Pavers last two to three times longer than concrete! They are more resistant to cracking than concrete—and, unlike concrete, can be easily fixed. If tree roots near your driveway start to push up on your paving, for example, you can easily “spot-repair” by replacing only the damaged pavers. But cracked concrete would have to be replaced entirely. Pavers also last through the freezing and thawing of the winter months, as they move with the ground and won’t crack the way concrete does.
We work with any material the client prefers.
Permeable pavers are designed with a deeper, open graded base and bedding material; they have wider joints to allow 100% of rainwater to drain through. This means permeable pavers can be laid down completely flat. With regular pavers, you still need to slope for drainage runoff—in other words, the pavers will be laid in a gradual slope to guide water to a drain.
Patios & walkways
Stone Paving, Inc. performs any demolition needed and excavates the site. Then, we install a layer of geotextile fabric as a barrier between the native soil and the gravel base for the pavers. (This prevents the gravel base from migrating into the soil over time.)

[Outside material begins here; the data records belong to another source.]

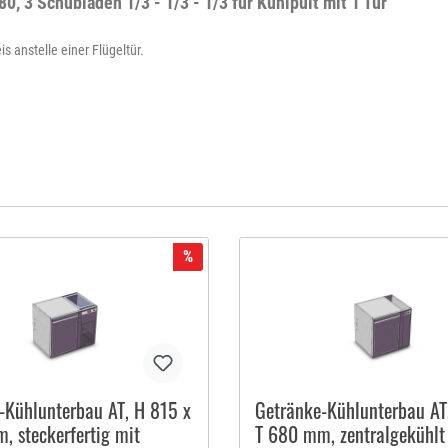
 3 Schubladen 1/3 - 1/3 - 1/3 für Kühlpult mit 1 Tür"
 anstelle einer Flügeltür.
%
-Kühlunterbau AT, H 815 x
Getränke-Kühlunterbau AT
, steckerfertig mit
T 680 mm, zentralgekühlt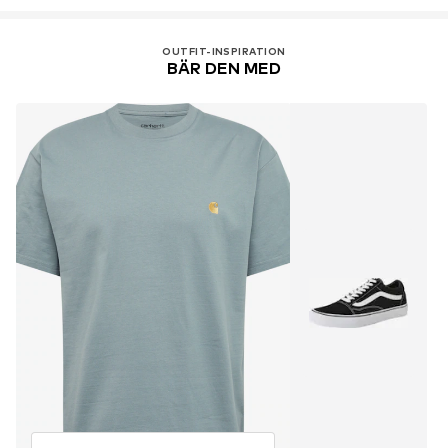
OUTFIT-INSPIRATION
BÄR DEN MED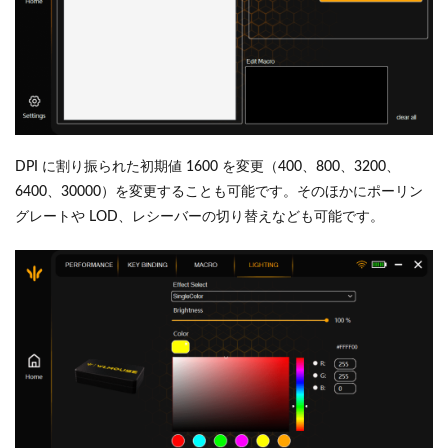
DPI に割り振られた初期値 1600 を変更（400、800、3200、
6400、30000）を変更することも可能です。そのほかにポーリン
グレートや LOD、レシーバーの切り替えなども可能です。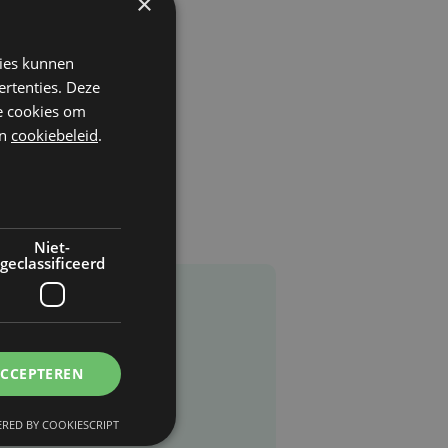
×
kies kunnen
ertenties. Deze
he cookies om
n
cookiebeleid
.
Niet-
geclassificeerd
ACCEPTEREN
RED BY COOKIESCRIPT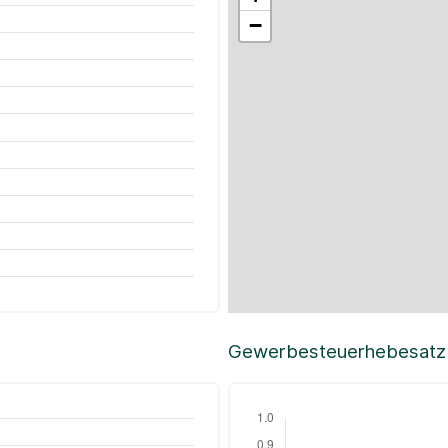
−
Gewerbesteuerhebesatz i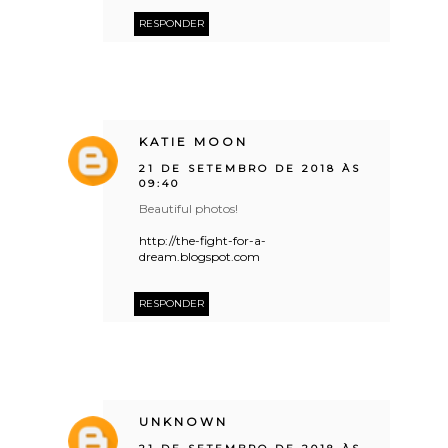
RESPONDER
KATIE MOON
21 DE SETEMBRO DE 2018 ÀS
09:40
Beautiful photos!
http://the-fight-for-a-
dream.blogspot.com
RESPONDER
UNKNOWN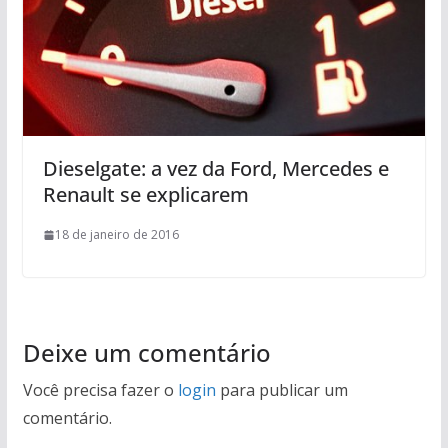
Dieselgate: a vez da Ford, Mercedes e
Renault se explicarem
18 de janeiro de 2016
Deixe um comentário
Você precisa fazer o
login
para publicar um
comentário.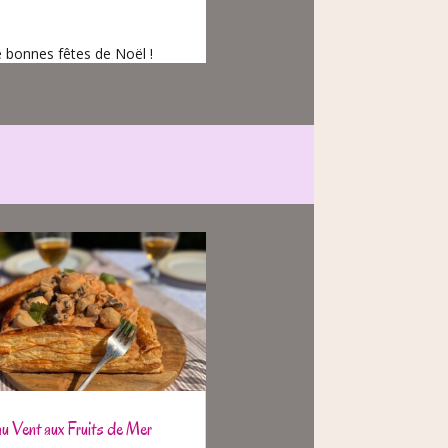
e bonnes fêtes de Noël !
au Vent aux Fruits de Mer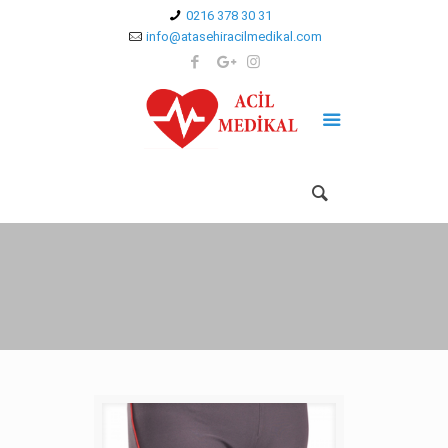
0216 378 30 31
info@atasehiracilmedikal.com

We then install a minimum of 4 inches of ¾-minus gravel, and compact it multiple times. Once the base reaches proper compaction, we install 1 inch of bedding sand, and put pavers on top. We cut the pavers as needed with a masonry saw for smooth edges, using a dustless vacuum system to prevent excessive dust and mess. Finally, we compact the pavers with a plate compactor and sweep special sand (see below) into the paver joints.

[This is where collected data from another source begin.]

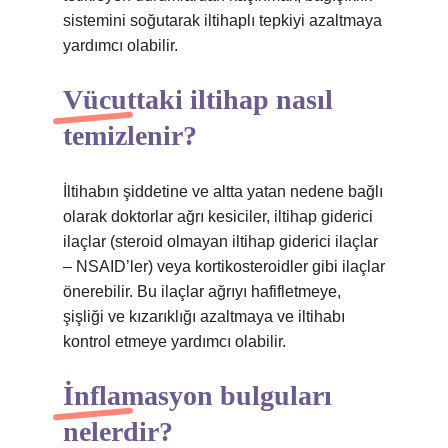
sistemini soğutarak iltihaplı tepkiyi azaltmaya
yardımcı olabilir.
Vücuttaki iltihap nasıl
temizlenir?
İltihabın şiddetine ve altta yatan nedene bağlı
olarak doktorlar ağrı kesiciler, iltihap giderici
ilaçlar (steroid olmayan iltihap giderici ilaçlar
– NSAID’ler) veya kortikosteroidler gibi ilaçlar
önerebilir. Bu ilaçlar ağrıyı hafifletmeye,
şişliği ve kızarıklığı azaltmaya ve iltihabı
kontrol etmeye yardımcı olabilir.
İnflamasyon bulguları
nelerdir?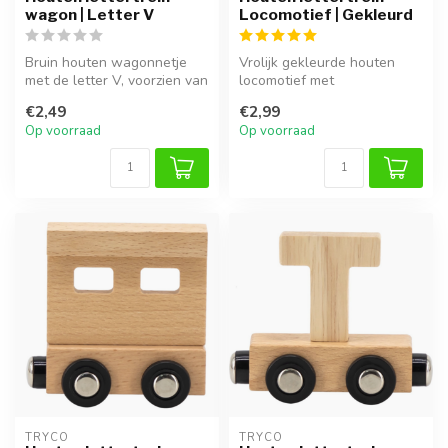
wagon | Letter V
Locomotief | Gekleurd
Bruin houten wagonnetje
Vrolijk gekleurde houten
met de letter V, voorzien van
locomotief met
magneet om te koppelen
magneetkoppeling. Past
€2,49
€2,99
aan...
perfect vooraan d...
Op voorraad
Op voorraad
TRYCO
TRYCO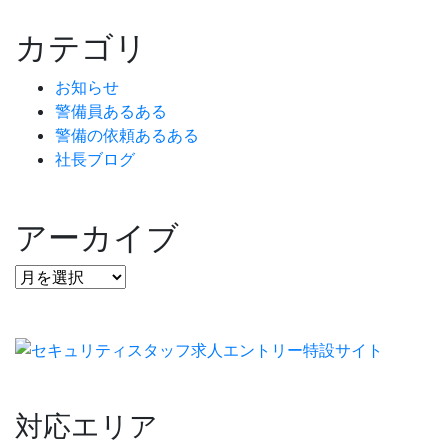
カテゴリ
お知らせ
警備員あるある
警備の依頼あるある
社長ブログ
アーカイブ
対応エリア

The process for driveways is similar to the one for patios and walkways, but:
1) The excavation is deeper, and we install an 8-inch gravel base.
2) We compact the gravel with a 1,000-pound plate compactor to ensure the base gravel is solidly packed to support vehicular traffic.
We provide paver sealing services for longer-lasting quality on all projects.
Pressure washing is very effective.
We recommend waiting about a day.
The amount of gravel depends on the project. We typically use:
8 – 10 inches for a driveway.
3 – 4 inches for a patio or pathway.
Pro: We offer paver sealing services to prevent many common stains—oil left by vehicles or grease from grills, for example. Sealing also helps maintain the color of your paving, which weather and UV rays can fade over time. And, our sealers have anti-fungal properties and provide paver joint stabilization.
Cons: Depending on what type of finish you apply, you will have to re-seal every few years.
For a “matte” finish, the sealer soaks into the paver and protects it. You only have to reapply this type of sealer every five years.
For either a “wet look” finish or a shiny, color-enhancing finish, the sealer creates a layer on top of the pavers. These two types of sealcoating must be reapplied every two to three years—more frequently than the matte-finish sealer.
Moss can be an issue with any paving, especially if it gets into paver joints. We recommend laying polymeric sand to guard against moss.
You can use sweeping sand, which allows a small amount of water to drain through paver joints. Or, you can apply polymeric sand (our recommendation), which will harden between the joints, helping with joint erosion and weed control. Polymeric sand will not allow as much water to drain through the paver joints, however.
Polymeric sand is used to fill joints between pavers. It’s a fine-grained sand with silica, which forms a binding agent when it gets wet. Once it binds, it stabilizes the pavers, and heavy rain won’t wash it out. The sand prevents weeds growing in cracks, and because it stands up to pressure washing, you won’t have to resand after you clean.
Yes, we can clean and seal your existing hardscapes—even if Stone Paving, Inc. did not install the project.
There are specialized cleaners that work wonders: rust remover for fertilizer stains, and oil cleaner for oil stains will do the job. Follow instructions on the cleaner bottle.
For a home remedy:
Liquid dish soap or laundry detergent, both designed to tackle grease, will work on oil stains. Apply the soap directly to the stain and let it soak for 20 minutes. Scrub clean with a nylon-bristle brush and rinse with warm water. For fertilizer stains, scrub lightly with a 50:50 water/vinegar solution, rinse and repeat.